▶ **Description of the task**: None of the pictures should be copied, though every line of the listing must be printed exactly.

╭─ Task material

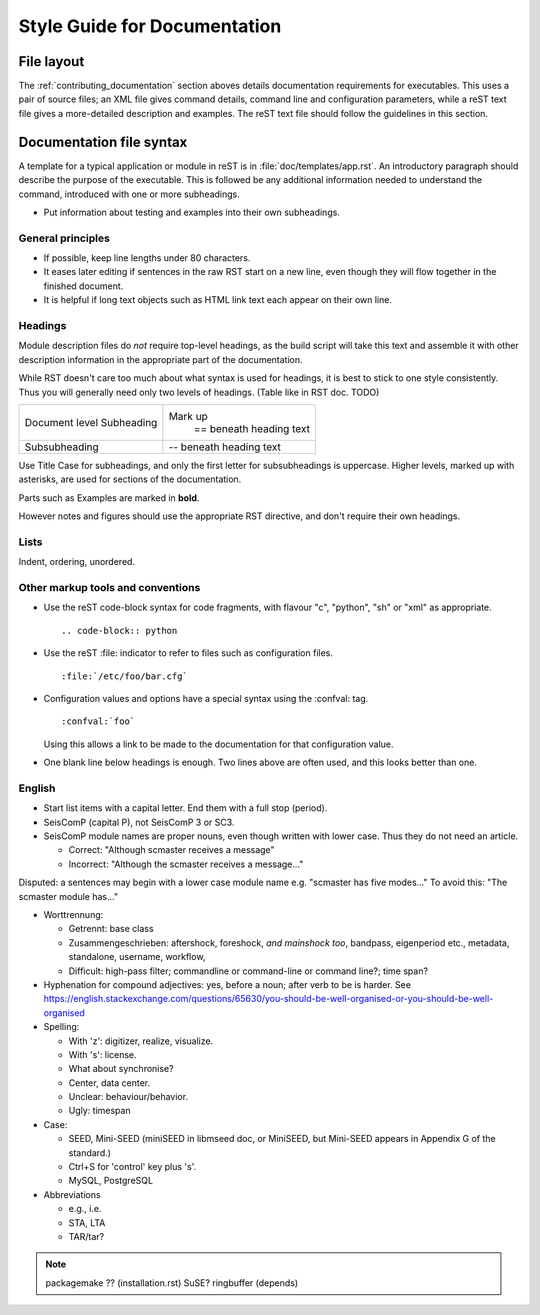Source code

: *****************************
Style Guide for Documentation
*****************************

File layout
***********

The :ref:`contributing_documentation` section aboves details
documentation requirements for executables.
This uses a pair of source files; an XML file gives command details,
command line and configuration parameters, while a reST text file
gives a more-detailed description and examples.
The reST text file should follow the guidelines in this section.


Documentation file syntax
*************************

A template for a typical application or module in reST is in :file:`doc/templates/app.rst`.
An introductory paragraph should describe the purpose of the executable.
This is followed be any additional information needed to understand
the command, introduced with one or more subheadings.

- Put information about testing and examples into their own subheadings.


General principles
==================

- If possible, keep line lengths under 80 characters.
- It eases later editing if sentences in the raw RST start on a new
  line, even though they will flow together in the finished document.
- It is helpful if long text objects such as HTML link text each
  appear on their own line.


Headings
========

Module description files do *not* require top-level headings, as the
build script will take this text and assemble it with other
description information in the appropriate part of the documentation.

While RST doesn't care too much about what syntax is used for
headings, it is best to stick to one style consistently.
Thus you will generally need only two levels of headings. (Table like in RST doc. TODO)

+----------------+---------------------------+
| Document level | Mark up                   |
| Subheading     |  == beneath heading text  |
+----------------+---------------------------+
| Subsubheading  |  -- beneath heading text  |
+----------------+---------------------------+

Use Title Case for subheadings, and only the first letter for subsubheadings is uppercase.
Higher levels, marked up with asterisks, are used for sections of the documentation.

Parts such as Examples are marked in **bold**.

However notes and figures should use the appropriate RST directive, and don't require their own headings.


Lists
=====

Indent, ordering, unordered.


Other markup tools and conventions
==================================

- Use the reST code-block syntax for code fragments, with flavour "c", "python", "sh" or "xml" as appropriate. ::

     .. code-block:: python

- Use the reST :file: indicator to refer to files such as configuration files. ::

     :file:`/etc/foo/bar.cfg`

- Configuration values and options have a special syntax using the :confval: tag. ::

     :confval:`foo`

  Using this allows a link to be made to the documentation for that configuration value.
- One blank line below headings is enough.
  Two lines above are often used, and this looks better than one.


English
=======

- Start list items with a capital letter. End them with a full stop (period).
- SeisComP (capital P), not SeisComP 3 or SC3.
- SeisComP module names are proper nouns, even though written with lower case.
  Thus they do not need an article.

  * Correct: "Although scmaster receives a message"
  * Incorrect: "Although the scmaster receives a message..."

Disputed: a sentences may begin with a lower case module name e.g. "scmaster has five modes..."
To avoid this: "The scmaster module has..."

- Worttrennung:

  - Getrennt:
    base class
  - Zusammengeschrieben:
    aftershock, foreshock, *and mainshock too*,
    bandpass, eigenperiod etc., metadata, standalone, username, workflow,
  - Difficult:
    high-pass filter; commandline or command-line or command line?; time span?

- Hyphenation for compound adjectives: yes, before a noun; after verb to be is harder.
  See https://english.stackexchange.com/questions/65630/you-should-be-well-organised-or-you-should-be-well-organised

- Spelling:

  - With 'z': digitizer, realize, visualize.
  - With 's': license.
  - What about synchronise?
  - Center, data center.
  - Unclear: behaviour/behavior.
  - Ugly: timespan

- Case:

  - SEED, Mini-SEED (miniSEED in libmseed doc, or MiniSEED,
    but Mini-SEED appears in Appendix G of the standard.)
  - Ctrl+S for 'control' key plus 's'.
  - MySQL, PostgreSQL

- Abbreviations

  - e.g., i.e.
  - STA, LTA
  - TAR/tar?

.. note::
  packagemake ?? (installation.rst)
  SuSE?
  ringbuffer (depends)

╰─

▶ **Solution to this problem**:
Source code

: *****************************
Style Guide for Documentation
*****************************

File layout
***********

The :ref:`contributing_documentation` section aboves details
documentation requirements for executables.
This uses a pair of source files; an XML file gives command details,
command line and configuration parameters, while a reST text file
gives a more-detailed description and examples.
The reST text file should follow the guidelines in this section.


Documentation file syntax
*************************

A template for a typical application or module in reST is in :file:`doc/templates/app.rst`.
An introductory paragraph should describe the purpose of the executable.
This is followed be any additional information needed to understand
the command, introduced with one or more subheadings.

- Put information about testing and examples into their own subheadings.


General principles
==================

- If possible, keep line lengths under 80 characters.
- It eases later editing if sentences in the raw RST start on a new
  line, even though they will flow together in the finished document.
- It is helpful if long text objects such as HTML link text each
  appear on their own line.


Headings
========

Module description files do *not* require top-level headings, as the
build script will take this text and assemble it with other
description information in the appropriate part of the documentation.

While RST doesn't care too much about what syntax is used for
headings, it is best to stick to one style consistently.
Thus you will generally need only two levels of headings. (Table like in RST doc. TODO)

+----------------+---------------------------+
| Document level | Mark up                   |
| Subheading     |  == beneath heading text  |
+----------------+---------------------------+
| Subsubheading  |  -- beneath heading text  |
+----------------+---------------------------+

Use Title Case for subheadings, and only the first letter for subsubheadings is uppercase.
Higher levels, marked up with asterisks, are used for sections of the documentation.

Parts such as Examples are marked in **bold**.

However notes and figures should use the appropriate RST directive, and don't require their own headings.


Lists
=====

Indent, ordering, unordered.


Other markup tools and conventions
==================================

- Use the reST code-block syntax for code fragments, with flavour "c", "python", "sh" or "xml" as appropriate. ::

     .. code-block:: python

- Use the reST :file: indicator to refer to files such as configuration files. ::

     :file:`/etc/foo/bar.cfg`

- Configuration values and options have a special syntax using the :confval: tag. ::

     :confval:`foo`

  Using this allows a link to be made to the documentation for that configuration value.
- One blank line below headings is enough.
  Two lines above are often used, and this looks better than one.


English
=======

- Start list items with a capital letter. End them with a full stop (period).
- SeisComP (capital P), not SeisComP 3 or SC3.
- SeisComP module names are proper nouns, even though written with lower case.
  Thus they do not need an article.

  * Correct: "Although scmaster receives a message"
  * Incorrect: "Although the scmaster receives a message..."

Disputed: a sentences may begin with a lower case module name e.g. "scmaster has five modes..."
To avoid this: "The scmaster module has..."

- Worttrennung:

  - Getrennt:
    base class
  - Zusammengeschrieben:
    aftershock, foreshock, *and mainshock too*,
    bandpass, eigenperiod etc., metadata, standalone, username, workflow,
  - Difficult:
    high-pass filter; commandline or command-line or command line?; time span?

- Hyphenation for compound adjectives: yes, before a noun; after verb to be is harder.
  See https://english.stackexchange.com/questions/65630/you-should-be-well-organised-or-you-should-be-well-organised

- Spelling:

  - With 'z': digitizer, realize, visualize.
  - With 's': license.
  - What about synchronise?
  - Center, data center.
  - Unclear: behaviour/behavior.
  - Ugly: timespan

- Case:

  - SEED, Mini-SEED (miniSEED in libmseed doc, or MiniSEED,
    but Mini-SEED appears in Appendix G of the standard.)
  - Ctrl+S for 'control' key plus 's'.
  - MySQL, PostgreSQL

- Abbreviations

  - e.g., i.e.
  - STA, LTA
  - TAR/tar?

.. note::
  packagemake ?? (installation.rst)
  SuSE?
  ringbuffer (depends)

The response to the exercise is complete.